How often is it that you find your concentration lapsing either in personal devotions or in public worship? Once, a few times or even perhaps much of the time? The most helpful book on this subject is 'A Remedy for Wandering
Thought in the Worship of God' written by the Puritan Richard Steele (recently it has been reprinted by Sprinkle Publications). The following is an abridged extract in slightly updated language from that book. The passage deals with the problem of distraction and the vital duty of watchfulness in every individual part (or ordinance) of worship. Steele calls watchfulness the perpetual or most continual duty of a Christian: this is the garment we must put on every day, in every duty.
Watching in worship
What is the first step in an ordinance? Watchfulness. What is the second step in an ordinance? Watchfulness. The third step? Still watchfulness.
In Prayer
Prayer is a pouring out of the heart unto the Lord; by a distraction you pour it aside. 'My soul, wait thou only upon God; for my expectation is from him' Psalm 62:5. A distraction imposes two masters on the soul to wait on. Rovings in prayer make that which is our most reasonable service the most irrational thing in the world. There is nothing more foolish than speaking to one person while thinking of another.
In hearing God's Word
This is the audible address of the Almighty to your soul. A distraction lets him talk unto the walls. When you come to a sermon, you 'stand on your watch, and set yourself on the tower, and watch to see what God will say to you' Habakkuk 2:1. By a distraction, you are doing almost the same as a servant who stops his ears at the orders that his master is giving.
In reading
In the Scriptures you peruse God's heart in black and white, where you may believe every letter to be written in bleeding love. A distraction neither understands nor applies those sacred letters. Would you read your father's last will in this way, especially in matters that concerned yourself? One chapter, one page, one verse, well read and applied will do your heart more good than a hundred read with half a heart.
In singing psalms
You need to watch in the singing of the psalms. By this ordinance you pay to God the rent of his mercies. With a distraction it is as though the payment is made with a counterfeit coin because it turns the heart to do homage unto the Devil. David had the best resolution: 'Bless the Lord. O my soul, and all that is within me praise his holy name' (Psalm 103: 1). Your melody is debased if the main strength of your soul is not in it.

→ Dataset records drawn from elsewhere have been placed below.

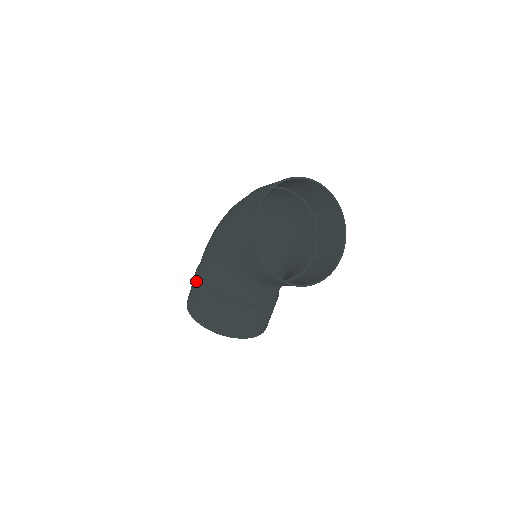
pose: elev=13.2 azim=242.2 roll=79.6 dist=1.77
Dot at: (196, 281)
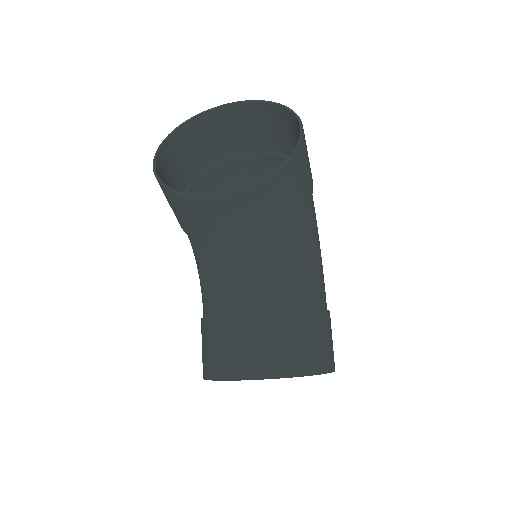
Dot at: occluded
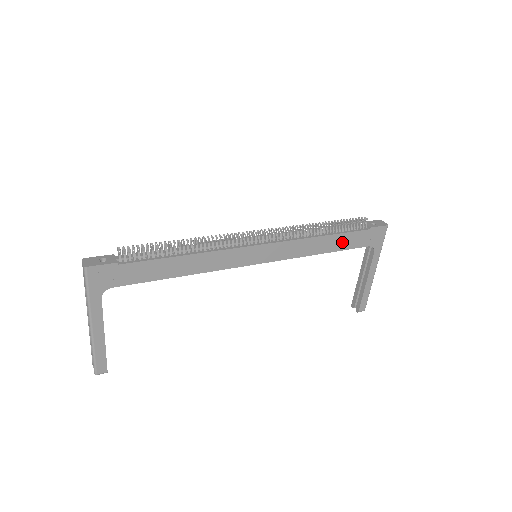
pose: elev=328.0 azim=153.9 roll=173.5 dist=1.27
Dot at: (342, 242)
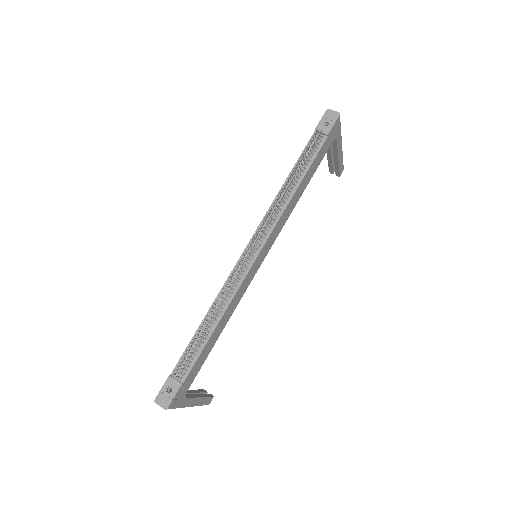
Dot at: (311, 171)
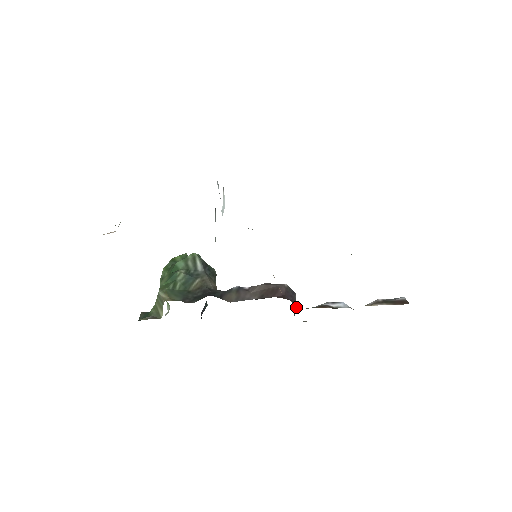
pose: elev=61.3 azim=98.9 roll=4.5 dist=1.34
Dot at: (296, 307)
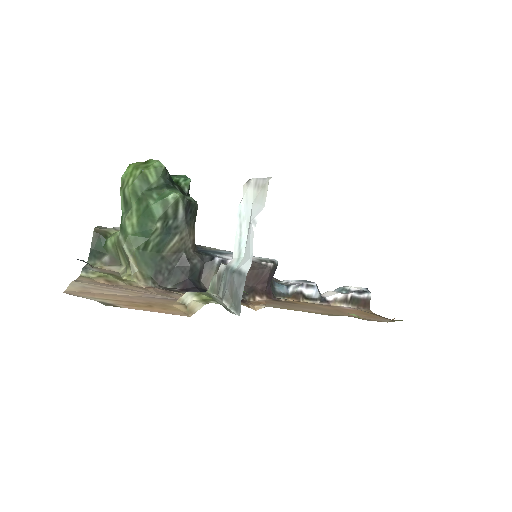
Dot at: (271, 287)
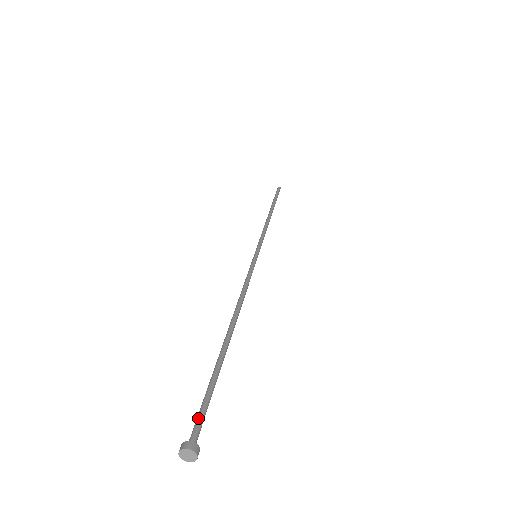
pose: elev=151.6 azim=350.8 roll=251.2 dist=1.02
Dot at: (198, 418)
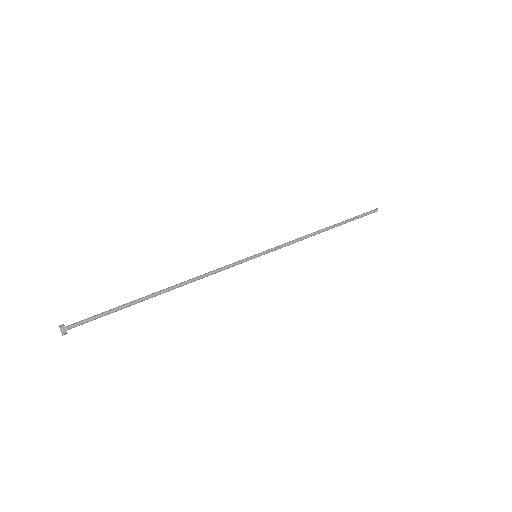
Dot at: (84, 319)
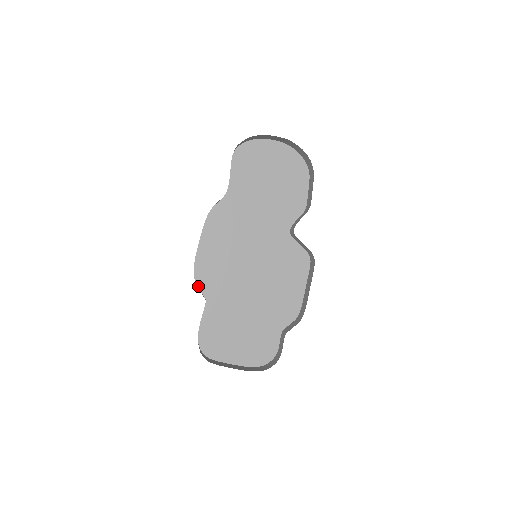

I am persuaded that God has allowed this ordinance in particular to be slurred again and again, to be neglected by some and rejected by others out of his just judgement because there is such a widespread disregard for doing it with felt, inward grace. Where is the worshipper who actually lets each word and line in the psalms run through their heart as they sing them? The truth is that hardly one passage is felt from the beginning to the end, because if it were what heavenly affection it would produce and leave upon the soul! If you felt something of this you would not part with this ordinance for all the world in either your families or congregations.
In meditation
Here you must watch, or else when the soul is soaring aloft, like the eagle, before you are even aware these darts will strike down the heart again. How hard it is to spend even a quarter of an hour in meditation without a distraction! If there is anything in the imagination or memory, anything in the room, if there is anything in the world, you will have it in withdrawing your heart from God. As a rule, the more spiritual the duty, the more distractions.
The permanent habit of Watchfulness
You can be safe nowhere without watchfulness, at all times, in all places, with all companies, even with no company at all, in all callings: there is a snare for the heart everywhere. 'Wait on thy God continually' (Hosea 12:6) 'Be thou in the fear of the Lord all the day long' (Proverbs 23:17), especially but not only in your morning and evening sacrifices.
Many praying people are extremely devout and serious in God's service morning and evening, but follow them all day long and hardly one word of God or heaven is in their mouths, as though religion were hemmed up in times of worship. Be in the fear of the Lord, involved, surrounded and swallowed up in the sense and fear of God's glorious presence all the daylong. This will put you in the right spirit for duties of worship. A watchful Christian has his heart ready and on call. It is easily put into tune when it was never out of tune. Holy duties are not unwelcome to a holy heart. A short preface or none at all is sufficient in approaching him with whom you have been conversing all the day. Sometimes, however, the whole work of a prayer is in making God's acquaintance.